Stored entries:
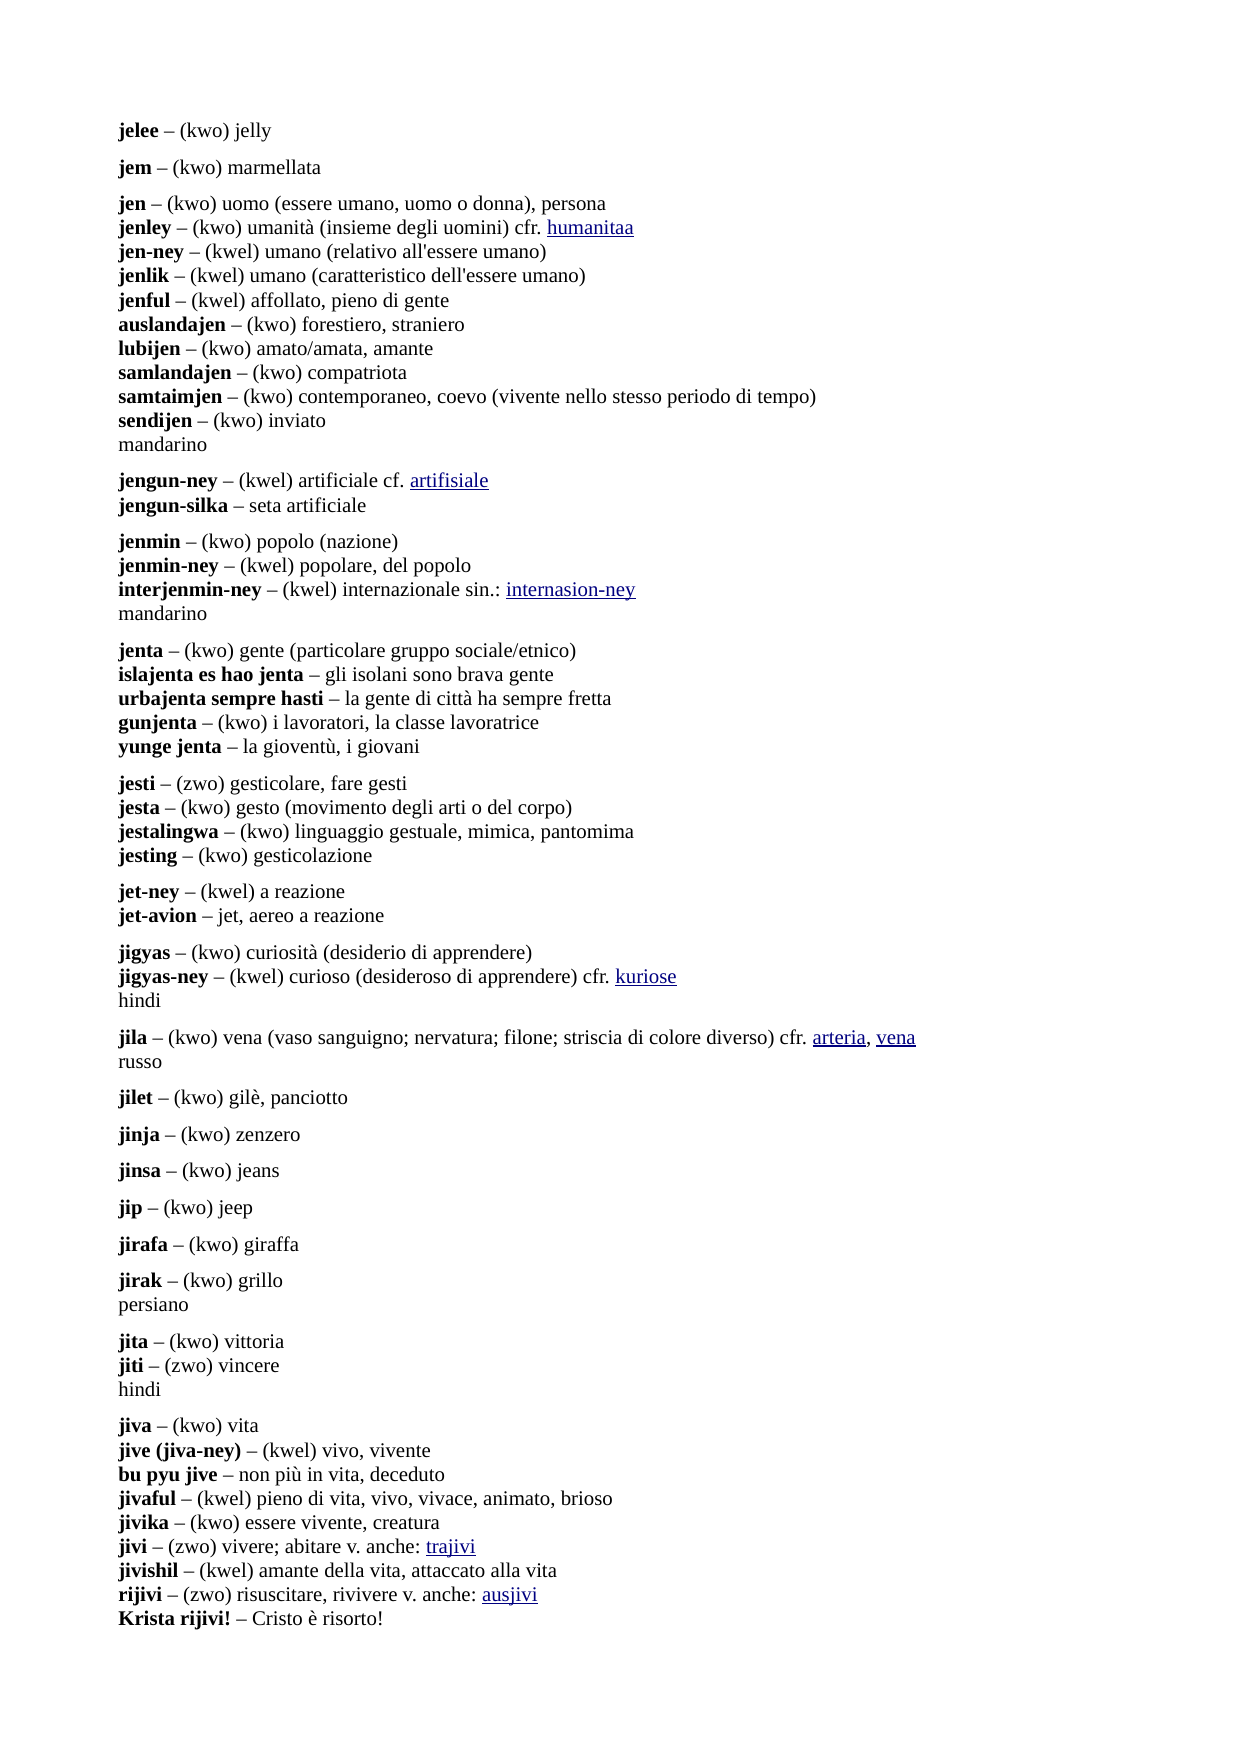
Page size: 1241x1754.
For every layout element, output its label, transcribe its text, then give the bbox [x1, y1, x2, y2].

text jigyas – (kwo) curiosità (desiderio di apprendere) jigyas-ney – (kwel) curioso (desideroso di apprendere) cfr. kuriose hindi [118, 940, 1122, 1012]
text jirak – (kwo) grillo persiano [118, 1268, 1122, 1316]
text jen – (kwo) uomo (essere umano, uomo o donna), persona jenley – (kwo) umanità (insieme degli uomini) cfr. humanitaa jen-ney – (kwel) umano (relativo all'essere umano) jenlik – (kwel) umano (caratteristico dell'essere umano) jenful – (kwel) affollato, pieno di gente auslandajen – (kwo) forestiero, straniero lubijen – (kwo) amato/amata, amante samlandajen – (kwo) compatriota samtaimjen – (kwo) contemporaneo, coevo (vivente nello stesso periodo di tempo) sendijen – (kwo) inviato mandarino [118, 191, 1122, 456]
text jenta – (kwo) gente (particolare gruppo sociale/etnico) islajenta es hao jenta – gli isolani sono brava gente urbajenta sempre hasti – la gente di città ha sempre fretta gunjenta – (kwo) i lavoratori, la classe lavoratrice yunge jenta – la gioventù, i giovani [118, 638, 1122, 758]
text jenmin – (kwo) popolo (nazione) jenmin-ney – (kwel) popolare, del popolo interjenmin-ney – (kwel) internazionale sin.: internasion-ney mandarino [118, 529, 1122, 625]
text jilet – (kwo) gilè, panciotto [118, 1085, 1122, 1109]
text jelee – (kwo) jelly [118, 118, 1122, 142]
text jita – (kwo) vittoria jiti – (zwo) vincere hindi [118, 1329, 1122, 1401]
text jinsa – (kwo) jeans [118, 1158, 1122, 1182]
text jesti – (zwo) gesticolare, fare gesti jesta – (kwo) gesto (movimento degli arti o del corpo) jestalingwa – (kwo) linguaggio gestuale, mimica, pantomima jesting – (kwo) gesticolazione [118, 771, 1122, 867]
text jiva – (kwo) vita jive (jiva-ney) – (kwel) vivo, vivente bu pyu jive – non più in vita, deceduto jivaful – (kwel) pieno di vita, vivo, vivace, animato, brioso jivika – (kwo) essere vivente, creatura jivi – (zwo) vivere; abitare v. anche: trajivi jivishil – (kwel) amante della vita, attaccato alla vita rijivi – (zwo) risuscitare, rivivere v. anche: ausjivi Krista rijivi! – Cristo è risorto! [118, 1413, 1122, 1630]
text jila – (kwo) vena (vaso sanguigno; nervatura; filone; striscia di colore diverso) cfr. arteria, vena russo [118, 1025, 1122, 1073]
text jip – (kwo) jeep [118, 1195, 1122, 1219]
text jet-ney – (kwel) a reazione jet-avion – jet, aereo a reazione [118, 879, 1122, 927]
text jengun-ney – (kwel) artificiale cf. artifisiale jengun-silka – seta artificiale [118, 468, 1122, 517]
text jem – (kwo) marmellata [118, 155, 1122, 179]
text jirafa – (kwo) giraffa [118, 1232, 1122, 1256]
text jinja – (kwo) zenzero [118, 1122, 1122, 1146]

GIVEN INSTRUCTION: Copy every one of the lines above word for word, leaving out the picture.

TASK SOLUTION:
Page size: 1241x1754.
For every layout element, output its label, transcribe its text, then give the bbox [x1, y1, x2, y2].

text jigyas – (kwo) curiosità (desiderio di apprendere) jigyas-ney – (kwel) curioso (desideroso di apprendere) cfr. kuriose hindi [118, 940, 1122, 1012]
text jirak – (kwo) grillo persiano [118, 1268, 1122, 1316]
text jen – (kwo) uomo (essere umano, uomo o donna), persona jenley – (kwo) umanità (insieme degli uomini) cfr. humanitaa jen-ney – (kwel) umano (relativo all'essere umano) jenlik – (kwel) umano (caratteristico dell'essere umano) jenful – (kwel) affollato, pieno di gente auslandajen – (kwo) forestiero, straniero lubijen – (kwo) amato/amata, amante samlandajen – (kwo) compatriota samtaimjen – (kwo) contemporaneo, coevo (vivente nello stesso periodo di tempo) sendijen – (kwo) inviato mandarino [118, 191, 1122, 456]
text jenta – (kwo) gente (particolare gruppo sociale/etnico) islajenta es hao jenta – gli isolani sono brava gente urbajenta sempre hasti – la gente di città ha sempre fretta gunjenta – (kwo) i lavoratori, la classe lavoratrice yunge jenta – la gioventù, i giovani [118, 638, 1122, 758]
text jenmin – (kwo) popolo (nazione) jenmin-ney – (kwel) popolare, del popolo interjenmin-ney – (kwel) internazionale sin.: internasion-ney mandarino [118, 529, 1122, 625]
text jilet – (kwo) gilè, panciotto [118, 1085, 1122, 1109]
text jelee – (kwo) jelly [118, 118, 1122, 142]
text jita – (kwo) vittoria jiti – (zwo) vincere hindi [118, 1329, 1122, 1401]
text jinsa – (kwo) jeans [118, 1158, 1122, 1182]
text jesti – (zwo) gesticolare, fare gesti jesta – (kwo) gesto (movimento degli arti o del corpo) jestalingwa – (kwo) linguaggio gestuale, mimica, pantomima jesting – (kwo) gesticolazione [118, 771, 1122, 867]
text jiva – (kwo) vita jive (jiva-ney) – (kwel) vivo, vivente bu pyu jive – non più in vita, deceduto jivaful – (kwel) pieno di vita, vivo, vivace, animato, brioso jivika – (kwo) essere vivente, creatura jivi – (zwo) vivere; abitare v. anche: trajivi jivishil – (kwel) amante della vita, attaccato alla vita rijivi – (zwo) risuscitare, rivivere v. anche: ausjivi Krista rijivi! – Cristo è risorto! [118, 1413, 1122, 1630]
text jila – (kwo) vena (vaso sanguigno; nervatura; filone; striscia di colore diverso) cfr. arteria, vena russo [118, 1025, 1122, 1073]
text jip – (kwo) jeep [118, 1195, 1122, 1219]
text jet-ney – (kwel) a reazione jet-avion – jet, aereo a reazione [118, 879, 1122, 927]
text jengun-ney – (kwel) artificiale cf. artifisiale jengun-silka – seta artificiale [118, 468, 1122, 517]
text jem – (kwo) marmellata [118, 155, 1122, 179]
text jirafa – (kwo) giraffa [118, 1232, 1122, 1256]
text jinja – (kwo) zenzero [118, 1122, 1122, 1146]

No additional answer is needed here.